THIRTEEN Grey

The fog comes and goes on its own now. I feel its currents. I could direct its tide. I won’t. I’m not. Instead, I stand in the lantern gallery and watch the shore. All those flickering lights, just out of my reach. All those flickering lives, going on and on without me.

One hundred years.

I asked for evidence of myself once. I wanted proof that I had been someone before Susannah’s kiss. That my life was no imaginary thing. And this after I had loathed it so much in the living. After hating my father and his dreams for me. After hoping to flee my mother at the very first opportunity. I wished for evidence of it; I no longer believed I’d been real.

The curse provided. Inside the gold-wrapped gift at my breakfast that morning were two slips of newsprint.

My father’s obituary was a plain affair. He passed fifteen years after I surrendered my soul to the mist. He died in his sleep, the memoriam said; he was survived only by his beloved wife.

A grainy photograph immortalized my mother in her obituary. So claimed the caption. The woman depicted there was decades older than I remembered her. She wore black; she looked past the camera.

When I saw it, I felt only numb. I studied the angles of her face. Surely I should remember the sound of her voice. At least one thing she’d said to me. Perhaps the texture of her hands—had they been cool and soft?

The color of her eyes remained clear in my memory, but time had shaved away the rest of her details. After the description of her good works, the obituary said she was survived by a son, missing since 1913.

Until the end, she had hope.

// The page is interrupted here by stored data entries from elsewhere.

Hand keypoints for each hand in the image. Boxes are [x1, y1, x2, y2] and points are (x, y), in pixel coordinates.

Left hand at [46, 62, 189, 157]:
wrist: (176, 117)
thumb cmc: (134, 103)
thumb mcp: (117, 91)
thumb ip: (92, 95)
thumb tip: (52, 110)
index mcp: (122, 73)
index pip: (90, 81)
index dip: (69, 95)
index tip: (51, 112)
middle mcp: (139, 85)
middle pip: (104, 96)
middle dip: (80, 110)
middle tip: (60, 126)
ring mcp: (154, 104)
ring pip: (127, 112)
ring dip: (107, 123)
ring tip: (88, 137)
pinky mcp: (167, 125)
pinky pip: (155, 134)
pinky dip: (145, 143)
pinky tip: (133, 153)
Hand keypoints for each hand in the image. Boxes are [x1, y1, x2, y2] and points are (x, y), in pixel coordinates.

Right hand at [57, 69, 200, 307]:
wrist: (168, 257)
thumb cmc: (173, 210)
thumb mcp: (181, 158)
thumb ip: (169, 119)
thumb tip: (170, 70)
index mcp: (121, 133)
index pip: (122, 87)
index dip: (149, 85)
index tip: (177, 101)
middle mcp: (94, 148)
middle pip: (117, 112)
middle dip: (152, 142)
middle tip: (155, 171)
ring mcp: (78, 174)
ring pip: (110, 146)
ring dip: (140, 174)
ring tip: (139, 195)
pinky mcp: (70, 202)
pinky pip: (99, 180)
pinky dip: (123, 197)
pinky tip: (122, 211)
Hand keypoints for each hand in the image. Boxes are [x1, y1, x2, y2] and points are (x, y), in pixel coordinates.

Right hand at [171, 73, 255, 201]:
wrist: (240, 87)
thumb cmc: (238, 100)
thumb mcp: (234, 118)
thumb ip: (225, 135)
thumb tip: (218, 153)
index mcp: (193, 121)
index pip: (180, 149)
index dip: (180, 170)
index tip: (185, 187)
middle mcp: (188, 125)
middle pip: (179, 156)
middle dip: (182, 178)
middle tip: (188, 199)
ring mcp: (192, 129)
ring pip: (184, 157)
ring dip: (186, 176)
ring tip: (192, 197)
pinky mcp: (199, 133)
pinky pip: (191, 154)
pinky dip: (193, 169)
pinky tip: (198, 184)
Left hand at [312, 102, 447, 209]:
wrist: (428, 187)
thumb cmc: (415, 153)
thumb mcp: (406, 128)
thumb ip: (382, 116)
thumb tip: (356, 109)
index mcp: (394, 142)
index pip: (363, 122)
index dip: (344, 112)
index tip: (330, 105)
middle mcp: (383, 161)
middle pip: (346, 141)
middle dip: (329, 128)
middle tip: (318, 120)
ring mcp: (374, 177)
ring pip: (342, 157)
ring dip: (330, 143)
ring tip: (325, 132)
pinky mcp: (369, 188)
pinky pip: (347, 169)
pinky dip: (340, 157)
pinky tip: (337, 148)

Until the last of her, she refused to believe in the last of me.

All the while, I sat on this hellish island. A century past, and I am no better, no greater, no more finished, than I was then. Here I sit, staring at an unfinished music box, suffering an existential crisis.

I’m a frigid, prisoned Hamlet—I have no choice but to be. But I am haunted by the awareness that I cannot be. There’s but one in the world that could acknowledge me. The same one that would make me real again.

Longing breaks through my ice; it’s painful and bloody. I press my hands to it. Though I know it will mean nothing at my plate in the morning, I wish for the impossible. I wish for Willa. I wish for her to come.

Another voice in this tomb is sometimes enough.